• _Instructions for the task_: All lines in the records that carry the string "with" are to be shown.

• _Data_:
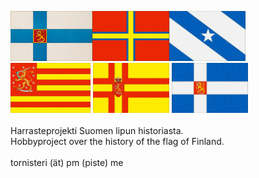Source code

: <img src="img/1920_kartonki_valtio_pieni.jpg" style="height: 80px;"><img src="img/1863_dagbladet.jpg" style="height: 80px;"><img src="img/1863_topelius_kirje.jpg" style="height: 80px;">
<img src="img/sorto_satakunta.JPG" style="height: 80px;">
<img src="img/sorto_pekkala.jpg" style="height: 80px;">
<img src="img/1917_helsingin_suomalainen_seura.jpg" style="height: 80px;"> <br><br>
Harrasteprojekti Suomen lipun historiasta. <br>
Hobbyproject over the history of the flag of Finland. <br><br>
tornisteri (ät) pm (piste) me
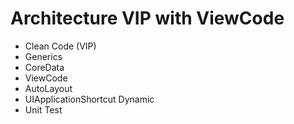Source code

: # Architecture VIP with ViewCode

* Clean Code (VIP)
* Generics
* CoreData
* ViewCode
* AutoLayout
* UIApplicationShortcut Dynamic
* Unit Test
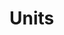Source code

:# Units

<p align="center>
![Home screen](https://github.com/Elias-Gu/Units/blob/master/presentation/Home%20screen.png)
</p>

A new Flutter project.

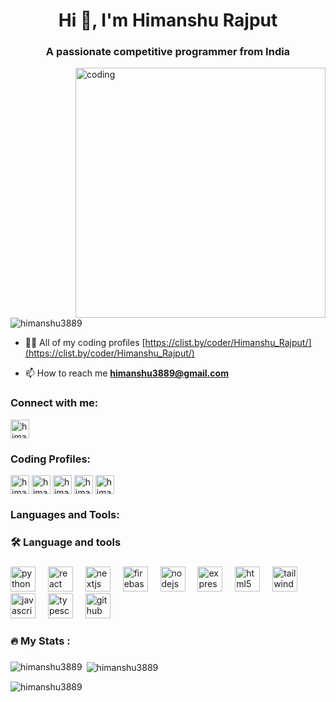 <h1 align="center">Hi 👋, I'm Himanshu Rajput</h1>
<h3 align="center">A passionate competitive programmer from India</h3>
<img align="right" alt="coding" width="400" src="https://gifdb.com/images/high/cartoon-character-louise-belcher-coding-is-fun-ctmkcciuc1gyxos2.webp">

<p align="left"> <img src="https://komarev.com/ghpvc/?username=himanshu3889&label=Profile%20views&color=0e75b6&style=flat" alt="himanshu3889" /> </p>

- 👨‍💻 All of my coding profiles [https://clist.by/coder/Himanshu_Rajput/](https://clist.by/coder/Himanshu_Rajput/)

- 📫 How to reach me **himanshu3889@gmail.com**

<h3 align="left">Connect with me: </h3>
<a href="https://linkedin.com/in/himanshu3889" target="blank"><img align="center" src="https://img.icons8.com/?size=512&id=xuvGCOXi8Wyg&format=png" alt="himanshu3889" height="30" width="30" /></a>
<h3 align="left">Coding Profiles: </h3>
<p align="left">
<a href="https://www.leetcode.com/himanshu3889" target="blank"><img align="center" src="https://img.icons8.com/?size=512&id=wDGo581Ea5Nf&format=png" alt="himanshu3889" height="30" width="30" /></a>
<a href="https://codeforces.com/profile/himanshurajput" target="blank"><img align="center" src="https://img.icons8.com/?size=512&id=YSy0lU4Y0X4z&format=png" alt="himanshurajput" height="30" width="30" /></a>
<a href="https://www.codechef.com/users/himanshu3889" target="blank"><img align="center" src="https://img.icons8.com/?size=512&id=4z2zrIWYmGqx&format=png" alt="himanshu3889" height="30" width="30" /></a>
<a href="https://www.hackerearth.com/himanshu3889." target="blank"><img align="center" src="https://upload.wikimedia.org/wikipedia/commons/thumb/e/e8/HackerEarth_logo.png/800px-HackerEarth_logo.png" alt="himanshu3889." height="30" width="30" /></a>
<a href="https://www.hackerrank.com/himanshu3889" target="blank"><img align="center" src="https://img.icons8.com/?size=512&id=mT2bzIQRdfpR&format=png" alt="himanshu3889" height="30" width="30" /></a>
</p>

<h3 align="left">Languages and Tools:</h3>
<h3 align="left">🛠 Language and tools</h3>

###

<div align="left">
  <img src="https://cdn.jsdelivr.net/gh/devicons/devicon/icons/python/python-original.svg" height="40" alt="python logo"  />
  <img width="12" />
  <img src="https://cdn.jsdelivr.net/gh/devicons/devicon/icons/react/react-original.svg" height="40" alt="react logo"  />
  <img width="12" />
  <img src="https://cdn.jsdelivr.net/gh/devicons/devicon/icons/nextjs/nextjs-original.svg" height="40" alt="nextjs logo"  />
  <img width="12" />
  <img src="https://cdn.jsdelivr.net/gh/devicons/devicon/icons/firebase/firebase-plain-wordmark.svg" height="40" alt="firebase logo"  />
  <img width="12" />
  <img src="https://cdn.jsdelivr.net/gh/devicons/devicon/icons/nodejs/nodejs-original.svg" height="40" alt="nodejs logo"  />
  <img width="12" />
  <img src="https://cdn.jsdelivr.net/gh/devicons/devicon/icons/express/express-original.svg" height="40" alt="express logo"  />
  <img width="12" />
  <img src="https://cdn.jsdelivr.net/gh/devicons/devicon/icons/html5/html5-original.svg" height="40" alt="html5 logo"  />
  <img width="12" />
  <img src="https://cdn.jsdelivr.net/gh/devicons/devicon/icons/tailwindcss/tailwindcss-original-wordmark.svg" height="40" alt="tailwindcss logo"  />
  <img width="12" />
  <img src="https://cdn.jsdelivr.net/gh/devicons/devicon/icons/javascript/javascript-original.svg" height="40" alt="javascript logo"  />
  <img width="12" />
  <img src="https://cdn.jsdelivr.net/gh/devicons/devicon/icons/typescript/typescript-original.svg" height="40" alt="typescript logo"  />
  <img width="12" />
  <img src="https://cdn.jsdelivr.net/gh/devicons/devicon/icons/github/github-original.svg" height="40" alt="github logo"  />
</div>

###

<h3 align="left">🔥   My Stats :</h3>

###

<p><img align="left" src="https://github-readme-stats.vercel.app/api/top-langs?username=himanshu3889&show_icons=true&locale=en&layout=compact" alt="himanshu3889" /></p>

<p>&nbsp;<img align="center" src="https://github-readme-stats.vercel.app/api?username=himanshu3889&show_icons=true&locale=en" alt="himanshu3889" /></p>

<p><img align="center" src="https://github-readme-streak-stats.herokuapp.com/?user=himanshu3889&" alt="himanshu3889" /></p>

• _Response for this exercise_:
: # Architecture VIP with ViewCode
<h3 align="left">Connect with me: </h3>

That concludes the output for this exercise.